**TASK DESCRIPTION:** The records that follow are to be copied word for word. Pictures should be omitted.

[Extracted data entries]
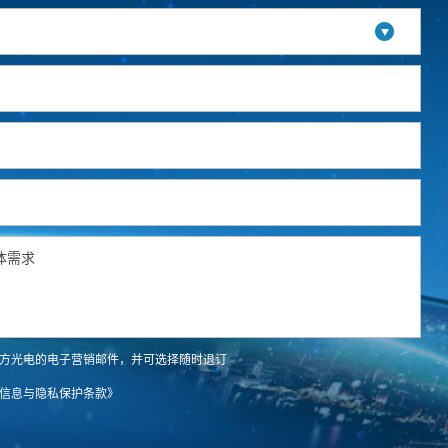
方光电的电子营销邮件，并可选择随时退订
信息与隐私保护条款》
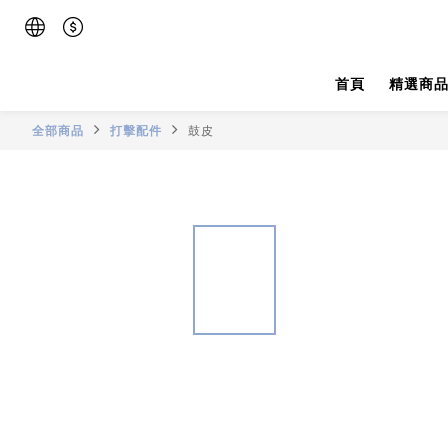
首頁
精選商
全部商品
打擊配件
鼓皮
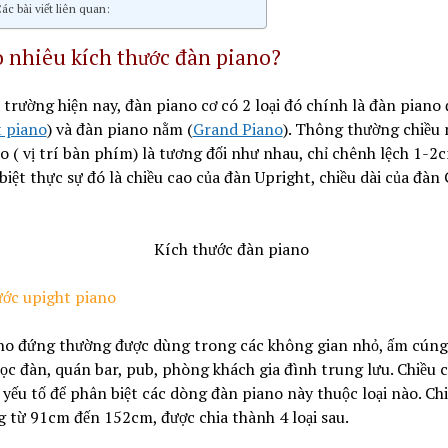
ác bài viết liên quan:
 nhiêu kích thước đàn piano?
 trường hiện nay, đàn piano cơ có 2 loại đó chính là đàn piano
 piano
) và đàn piano nằm (
Grand Piano
). Thông thường chiều
o ( vị trí bàn phím) là tương đối như nhau, chỉ chênh lệch 1-2c
biệt thực sự đó là chiều cao của đàn Upright, chiều dài của đàn
ước upight piano
no đứng thường được dùng trong các không gian nhỏ, ấm cún
c đàn, quán bar, pub, phòng khách gia đình trung lưu. Chiều 
 yếu tố để phân biệt các dòng đàn piano này thuộc loại nào. Ch
 từ 91cm đến 152cm, được chia thành 4 loại sau.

**THE ANSWER:**
方光电的电子营销邮件，并可选择随时退订
信息与隐私保护条款》
首頁
精選商
全部商品
打擊配件
鼓皮
ác bài viết liên quan:
 nhiêu kích thước đàn piano?
 trường hiện nay, đàn piano cơ có 2 loại đó chính là đàn piano
 piano
) và đàn piano nằm (
Grand Piano
). Thông thường chiều
o ( vị trí bàn phím) là tương đối như nhau, chỉ chênh lệch 1-2c
biệt thực sự đó là chiều cao của đàn Upright, chiều dài của đàn
ước upight piano
no đứng thường được dùng trong các không gian nhỏ, ấm cún
c đàn, quán bar, pub, phòng khách gia đình trung lưu. Chiều 
 yếu tố để phân biệt các dòng đàn piano này thuộc loại nào. Ch
 từ 91cm đến 152cm, được chia thành 4 loại sau.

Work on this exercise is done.